* _What you will do_
In the records below, find the line holding "lawfirm 바로가기"; copy it and every line after it to the end, omitting all images.

* _Exercise material_
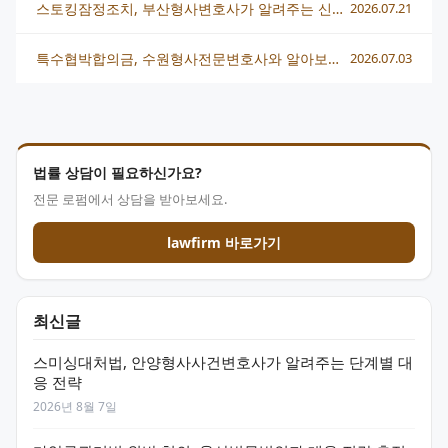
스토킹잠정조치, 부산형사변호사가 알려주는 신청부터 대응까지
2026.07.21
특수협박합의금, 수원형사전문변호사와 알아보는 합의 전략
2026.07.03
법률 상담이 필요하신가요?
전문 로펌에서 상담을 받아보세요.
lawfirm 바로가기
최신글
스미싱대처법, 안양형사사건변호사가 알려주는 단계별 대
응 전략
2026년 8월 7일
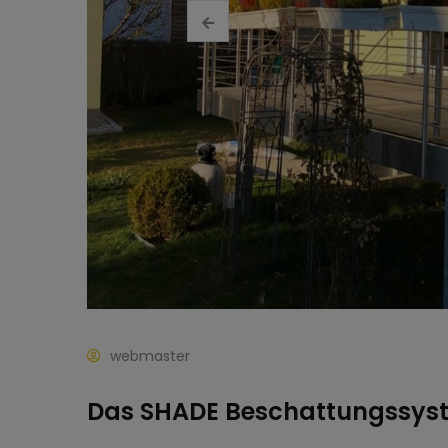
webmaster
Das SHADE Beschattungssyst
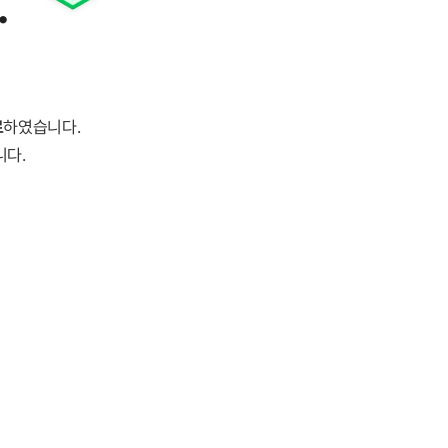
.
료
하였습니다.
니다.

* _Answer box_
lawfirm 바로가기
최신글
스미싱대처법, 안양형사사건변호사가 알려주는 단계별 대
응 전략
2026년 8월 7일
webmaster
Das SHADE Beschattungssyst
.
료
하였습니다.
니다.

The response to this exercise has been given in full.